Tampak barang perabotan berserakan di salah satu rumah warga korban banjir di Desa Dudeulo. Foto: Findriani Mahmud
Japesda- Sudah sepekan sejak banjir bandang menerjang Desa Dudewulo dan Desa Telaga di Kecamatan Popayato, Kabupaten Pohuwato pada 7 april kemarin, kini warga masih kesulitan mengakses air bersih.
Banjir Bandang di Desa Dudewulo dan Telaga, merupakan banjir yang kali kedua menerjang wilayah tersebut. Sebelumnya pernah terjadi pada 2019 silam.
Menurut pengakuan warga, banjir bandang akibat dari aktivitas pertanian sawit milik perusahaan di wilayah hulu. Kemudian intensitas hujan tinggi menyebabkan daerah aliran sungai tidak mampu menampung volume air. Hasilnya air sungai meluap dan merendam dua desa hingga ketinggian satu meter lebih.
Banjir tahun ini menjadi yang paling besar dari banjir sebelumnya pada 2019. Menurut warga, sebelum ada aktivitas pertanian sawit oleh perusahaan tidak pernah ada kasus banjir hingga meluap ke pemukiman warga.
“Tahun lalu tidak sebesar ini. Lantara perusahan sawit, banjir ini,” celetuk Suwarni Tahir warga di Desa Dudewulo.
Akibat banjir, Suwarni yang juga pemilik kios perabotan mengalami kerugian hingga mencapai 20 juta lebih. Ia mengatakan bahwa banyak barang dagangannya hanyut terbawa arus banjir.
Kepala Desa Dudewulo, Sulpan Pakaya mengungkapkan, terdapat 400 lebih Kepala Keluarga (KK) dan 1.400 lebih jiwa terdampak, termasuk ada 370 rumah terendam banjir luapan sungai. Data yang diungkap Kepala Desa Dudewulo tidak termasuk data warga terdampak banjir Desa Telaga dan beberapa desa lainya.
“Ada 4 rumah rusak ringan karena dapur rumahnya hanyut dan ada 1 kios rusak parah,” sebut Sulpan.
Belajar dari banjir yang melanda desanya, Sulpan berharap agar pemerintah daerah dan pemerintah pusat dapat melakukan normalisasi atau pelebaran aliran sungai.
Menyikapi banjir bandang itu, Sri Dewi J, Biahimo, Sekretaris Jaring Advokasi Pengelolaan Sumberdaya Alam (JAPESDA) mengimbau Pemerintah Kabupaten Pohuwato dan Provinsi Gorontalo sesegera mungkin melakukan langkah-langkah mitigasi.
“Kami perkumpulan JAPESDA menyatakan empati kami terhadap korban bencana dan mendorong pemerintah untuk membuat kebijakan yang lestari,” kata Dewi.
Banjir terjadi akibat dampak dari perubahan lingkungan baik itu perubahan diakibatkan oleh alam maupun oleh manusia.

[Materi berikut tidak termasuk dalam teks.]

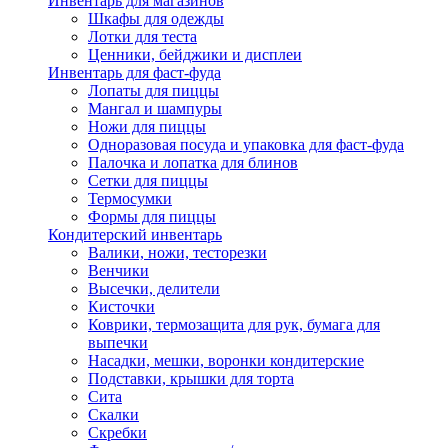
Инвентарь для магазинов
Шкафы для одежды
Лотки для теста
Ценники, бейджики и дисплеи
Инвентарь для фаст-фуда
Лопаты для пиццы
Мангал и шампуры
Ножи для пиццы
Одноразовая посуда и упаковка для фаст-фуда
Палочка и лопатка для блинов
Сетки для пиццы
Термосумки
Формы для пиццы
Кондитерский инвентарь
Валики, ножи, тесторезки
Венчики
Высечки, делители
Кисточки
Коврики, термозащита для рук, бумага для
выпечки
Насадки, мешки, воронки кондитерские
Подставки, крышки для торта
Сита
Скалки
Скребки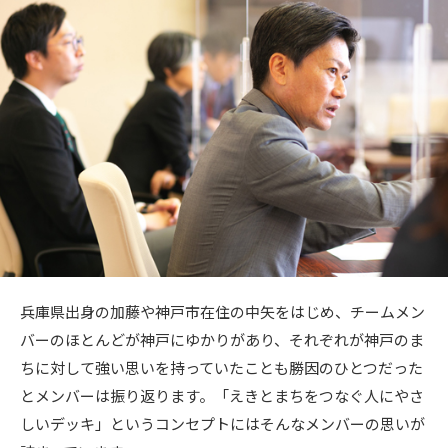
兵庫県出身の加藤や神戸市在住の中矢をはじめ、チームメン
バーのほとんどが神戸にゆかりがあり、それぞれが神戸のま
ちに対して強い思いを持っていたことも勝因のひとつだった
とメンバーは振り返ります。「えきとまちをつなぐ人にやさ
しいデッキ」というコンセプトにはそんなメンバーの思いが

Dewi menjelaskan, pemerintah harus membuat kebijakan dan program yang berpihak pada lingkungan untuk mencegah banjir yang lebih parah di kemudian hari.

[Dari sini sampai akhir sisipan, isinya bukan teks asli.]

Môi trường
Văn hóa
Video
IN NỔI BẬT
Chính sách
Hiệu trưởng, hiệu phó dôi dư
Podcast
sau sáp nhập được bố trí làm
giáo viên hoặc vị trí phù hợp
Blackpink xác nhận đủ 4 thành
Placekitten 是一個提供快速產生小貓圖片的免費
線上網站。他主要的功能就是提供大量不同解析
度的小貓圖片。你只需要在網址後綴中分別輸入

“Misalnya dengan memperkuat untuk melindungi daerah-daerah tangkapan sungai dan melakukan konservasi terhadap lahan-lahan tangkapan air hujan,” kata Dewi.
Apalagi di Gorontalo menurut Dewi, banyak aktivitas pertanian warga di lahan kemiringan, korporasi pertanian monokultur yang tidak ramah iklim serta pembukaan-pembukaan lahan hutan baru menjadi ancaman terhadap bencana-bencana yang akhirnya berdampak kepada warga.
“Pemerintah harus meminimalisir praktik pertanian tidak ramah lingkungan dan membatasi okupasi lahan hutan oleh perusahaan pertanian monokultur” tutup Dewi.